_What this task involves_
From the entries below, copy exactly the lines from the one that contains "roll_deg: -0.1" through the one that contains "exposure_s: 1/120", both included, and only those.

________________

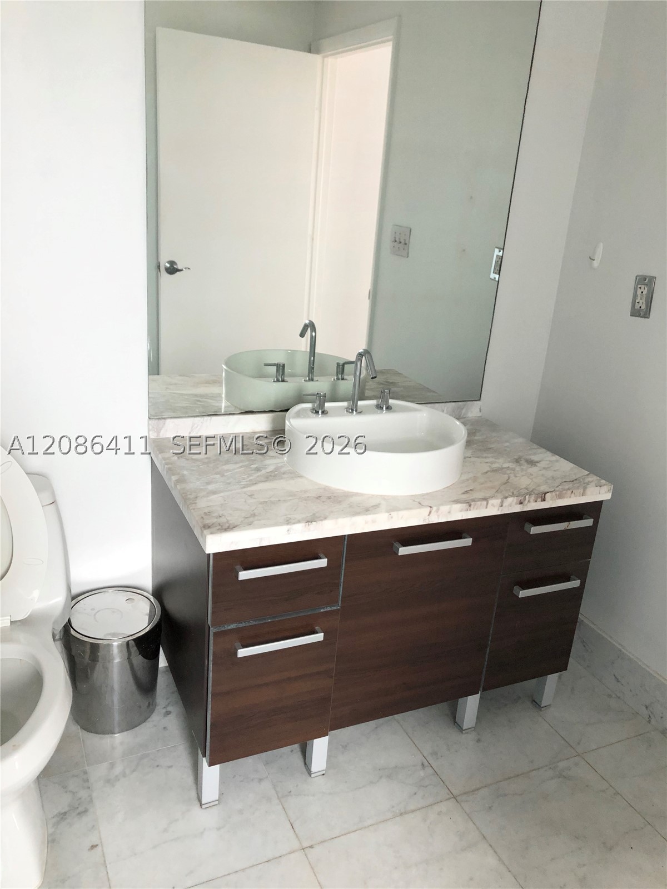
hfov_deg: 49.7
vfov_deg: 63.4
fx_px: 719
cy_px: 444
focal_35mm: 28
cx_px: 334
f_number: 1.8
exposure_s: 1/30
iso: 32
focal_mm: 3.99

________________

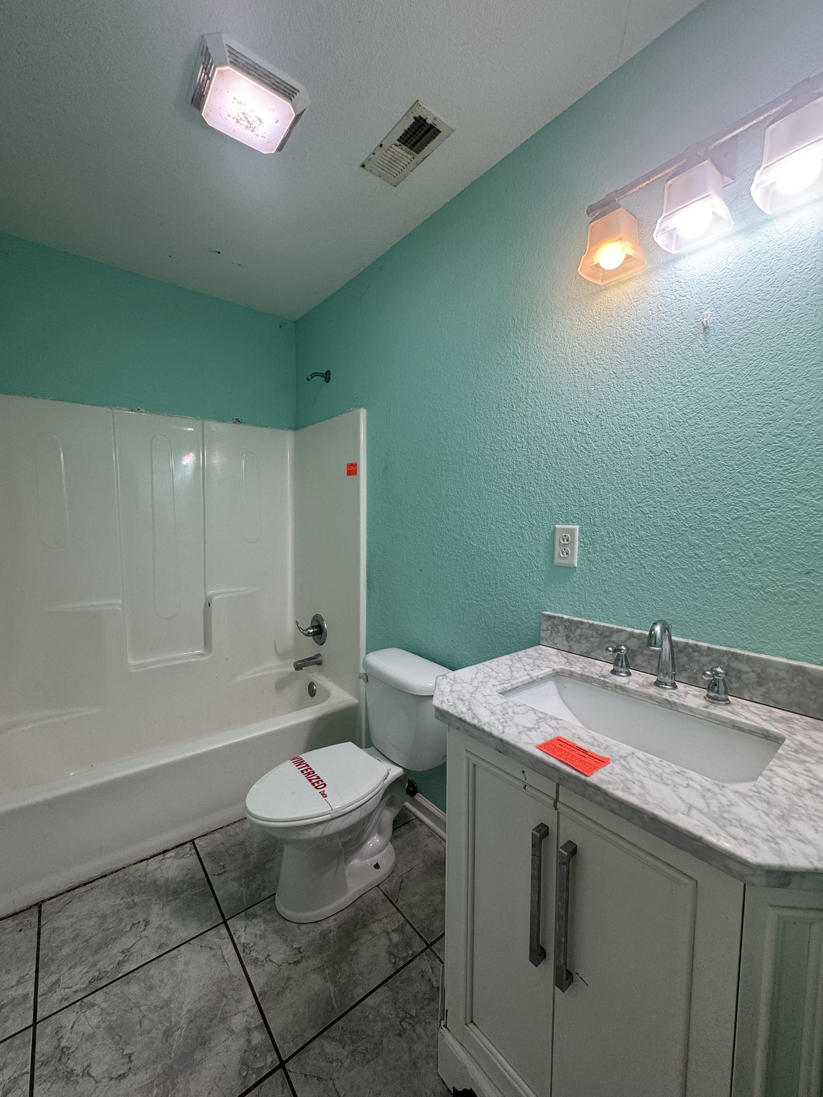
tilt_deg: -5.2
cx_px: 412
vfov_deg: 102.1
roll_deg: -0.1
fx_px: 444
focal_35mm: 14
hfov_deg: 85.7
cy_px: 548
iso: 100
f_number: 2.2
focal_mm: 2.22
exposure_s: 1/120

________________

_Response box_
roll_deg: -0.1
fx_px: 444
focal_35mm: 14
hfov_deg: 85.7
cy_px: 548
iso: 100
f_number: 2.2
focal_mm: 2.22
exposure_s: 1/120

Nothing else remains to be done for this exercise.